-- The input follows --

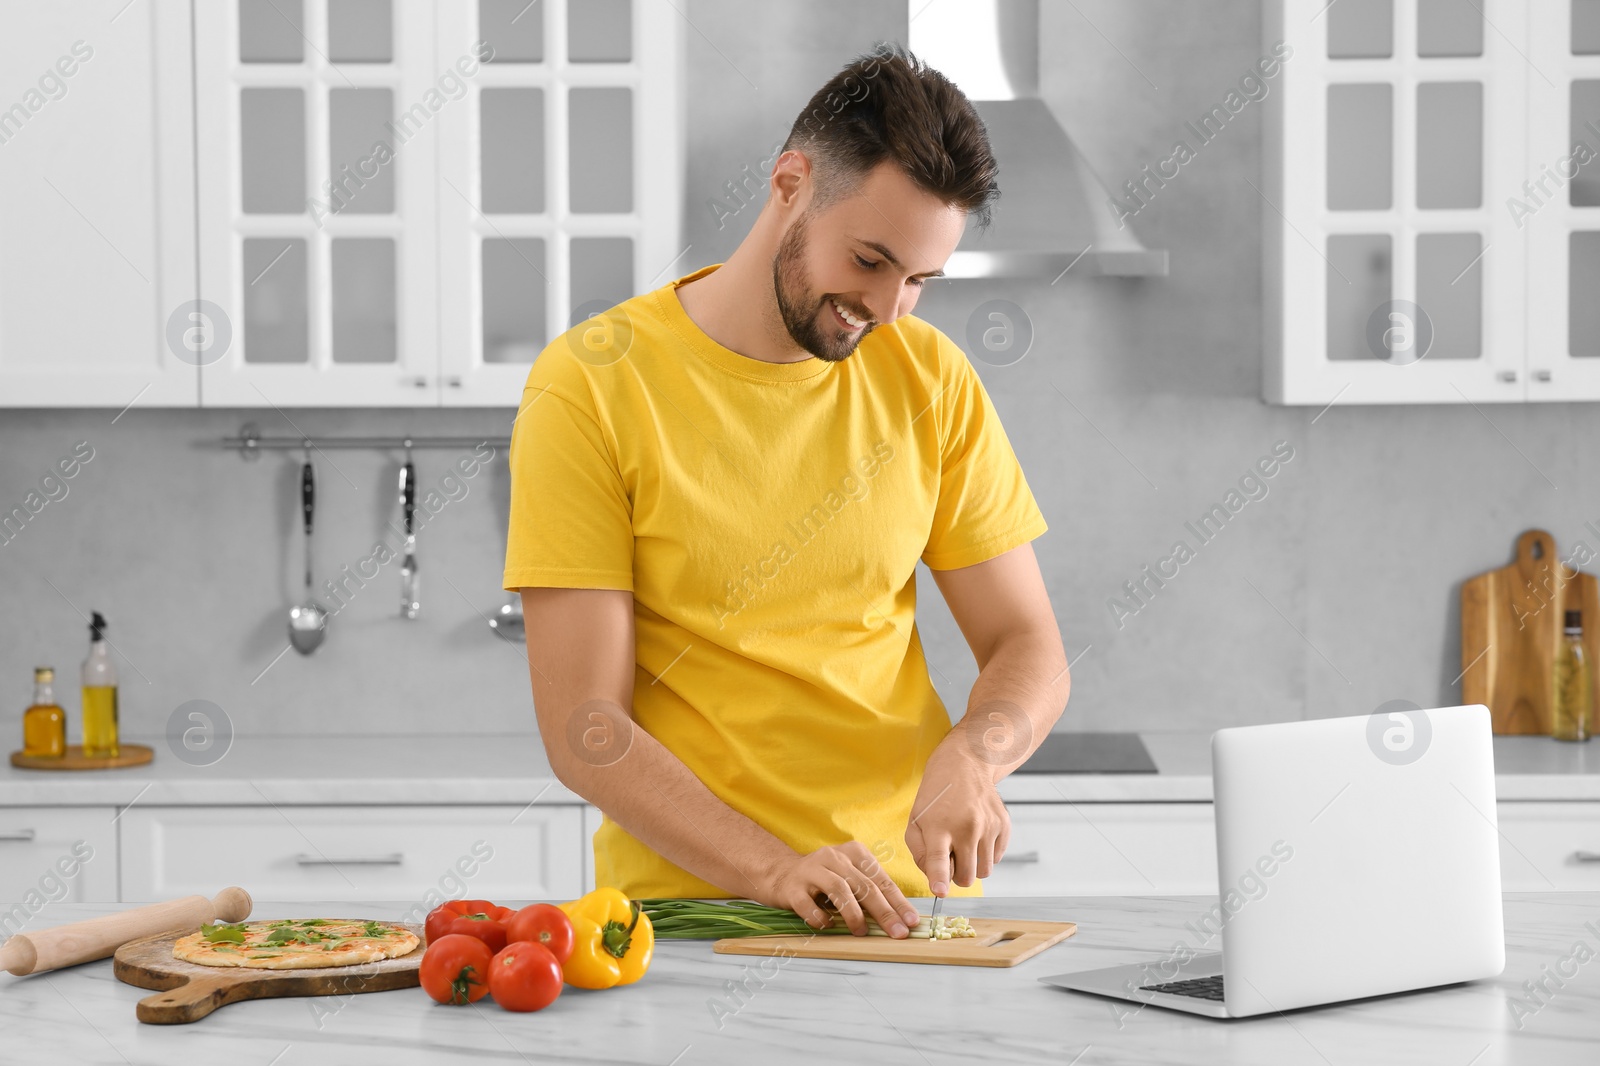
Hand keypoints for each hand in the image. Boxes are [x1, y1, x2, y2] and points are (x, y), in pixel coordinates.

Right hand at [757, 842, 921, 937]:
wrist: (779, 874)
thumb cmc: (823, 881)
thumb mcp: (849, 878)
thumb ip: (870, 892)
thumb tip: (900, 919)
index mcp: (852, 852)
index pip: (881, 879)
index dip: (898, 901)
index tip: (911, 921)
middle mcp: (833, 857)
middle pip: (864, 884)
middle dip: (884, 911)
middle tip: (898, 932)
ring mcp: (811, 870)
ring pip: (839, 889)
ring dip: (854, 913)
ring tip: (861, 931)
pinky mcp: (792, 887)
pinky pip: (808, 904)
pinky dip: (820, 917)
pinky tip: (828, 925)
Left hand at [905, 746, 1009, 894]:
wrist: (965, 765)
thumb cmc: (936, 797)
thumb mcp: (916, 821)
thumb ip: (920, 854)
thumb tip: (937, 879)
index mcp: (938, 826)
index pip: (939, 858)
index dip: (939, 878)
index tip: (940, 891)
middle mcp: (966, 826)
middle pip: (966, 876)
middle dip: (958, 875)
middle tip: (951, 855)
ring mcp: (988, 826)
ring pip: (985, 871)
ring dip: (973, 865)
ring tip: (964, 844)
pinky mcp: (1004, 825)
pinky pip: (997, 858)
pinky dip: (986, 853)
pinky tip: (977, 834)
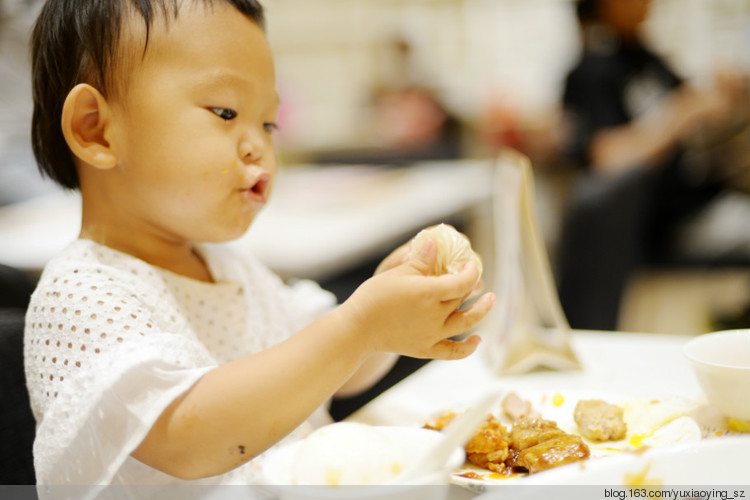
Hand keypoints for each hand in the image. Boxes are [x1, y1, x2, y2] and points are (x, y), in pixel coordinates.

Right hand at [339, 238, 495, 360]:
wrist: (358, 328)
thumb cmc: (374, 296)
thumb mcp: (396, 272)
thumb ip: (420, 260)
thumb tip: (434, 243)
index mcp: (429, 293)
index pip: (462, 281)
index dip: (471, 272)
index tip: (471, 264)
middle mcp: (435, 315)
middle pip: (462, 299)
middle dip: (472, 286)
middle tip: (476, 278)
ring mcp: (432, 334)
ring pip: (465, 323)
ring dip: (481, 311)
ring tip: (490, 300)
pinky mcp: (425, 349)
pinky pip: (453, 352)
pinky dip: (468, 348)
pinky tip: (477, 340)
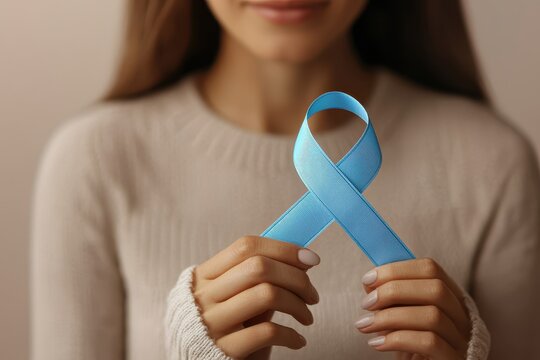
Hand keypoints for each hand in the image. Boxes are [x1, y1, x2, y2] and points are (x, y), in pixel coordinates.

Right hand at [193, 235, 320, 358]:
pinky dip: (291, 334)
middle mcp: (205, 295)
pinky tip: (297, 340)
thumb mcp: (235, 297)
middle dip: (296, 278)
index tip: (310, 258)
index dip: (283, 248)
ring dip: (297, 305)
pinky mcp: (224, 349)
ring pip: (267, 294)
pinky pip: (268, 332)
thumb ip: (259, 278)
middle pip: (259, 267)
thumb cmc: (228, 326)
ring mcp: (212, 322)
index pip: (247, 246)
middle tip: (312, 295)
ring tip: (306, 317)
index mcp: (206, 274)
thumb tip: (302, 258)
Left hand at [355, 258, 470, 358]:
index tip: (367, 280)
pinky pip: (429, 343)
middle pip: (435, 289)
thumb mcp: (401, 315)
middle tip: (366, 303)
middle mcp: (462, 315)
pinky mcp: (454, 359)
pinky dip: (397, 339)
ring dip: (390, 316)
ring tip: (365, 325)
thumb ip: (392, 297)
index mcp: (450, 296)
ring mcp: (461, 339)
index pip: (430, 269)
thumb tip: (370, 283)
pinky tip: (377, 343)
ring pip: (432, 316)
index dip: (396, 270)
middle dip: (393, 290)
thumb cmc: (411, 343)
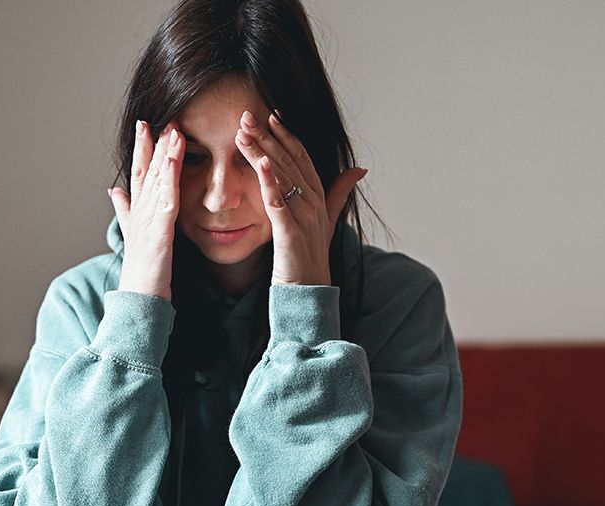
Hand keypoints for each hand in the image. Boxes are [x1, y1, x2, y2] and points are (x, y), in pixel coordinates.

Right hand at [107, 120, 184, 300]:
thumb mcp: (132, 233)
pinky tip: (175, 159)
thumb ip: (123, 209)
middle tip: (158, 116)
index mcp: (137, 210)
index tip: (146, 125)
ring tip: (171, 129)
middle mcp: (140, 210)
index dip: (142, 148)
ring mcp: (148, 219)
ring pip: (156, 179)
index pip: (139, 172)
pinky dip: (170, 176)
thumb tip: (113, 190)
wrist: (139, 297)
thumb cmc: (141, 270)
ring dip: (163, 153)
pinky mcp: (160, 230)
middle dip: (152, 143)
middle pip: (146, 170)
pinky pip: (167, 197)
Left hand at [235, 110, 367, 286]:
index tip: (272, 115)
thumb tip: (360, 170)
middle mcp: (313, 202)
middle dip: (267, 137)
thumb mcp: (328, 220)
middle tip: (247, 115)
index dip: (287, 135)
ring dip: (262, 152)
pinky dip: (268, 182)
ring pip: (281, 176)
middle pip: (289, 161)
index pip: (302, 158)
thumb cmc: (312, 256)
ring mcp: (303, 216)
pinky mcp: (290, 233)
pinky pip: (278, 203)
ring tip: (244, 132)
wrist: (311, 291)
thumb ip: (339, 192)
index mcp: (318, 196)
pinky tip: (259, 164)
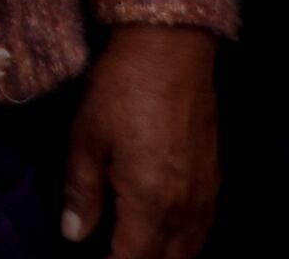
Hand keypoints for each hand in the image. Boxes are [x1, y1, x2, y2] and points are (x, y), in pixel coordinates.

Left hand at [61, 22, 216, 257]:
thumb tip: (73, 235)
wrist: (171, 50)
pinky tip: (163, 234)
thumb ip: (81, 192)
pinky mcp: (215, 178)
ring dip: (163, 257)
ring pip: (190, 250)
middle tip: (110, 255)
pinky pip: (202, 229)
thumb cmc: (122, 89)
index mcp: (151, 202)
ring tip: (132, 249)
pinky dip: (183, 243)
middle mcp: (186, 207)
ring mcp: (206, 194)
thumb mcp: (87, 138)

-- The input concluded --

== What the exercise asks ==
Among the entries above, take the line with "index dip: (396, 270)", the line with "pinky tip: (175, 159)", and all the lines between them, and restate them word for word without pictures.

== Output of the exercise ==
index dip: (396, 270)
middle dip: (393, 290)
thumb cmc: (411, 343)
Hand keypoints for each hand in the image. Boxes are [x1, y1, x2, y2] and points are (x, y), in pixel coordinates.

Right hand at [107, 120, 184, 300]:
thumb mcp: (132, 233)
pinky tip: (175, 159)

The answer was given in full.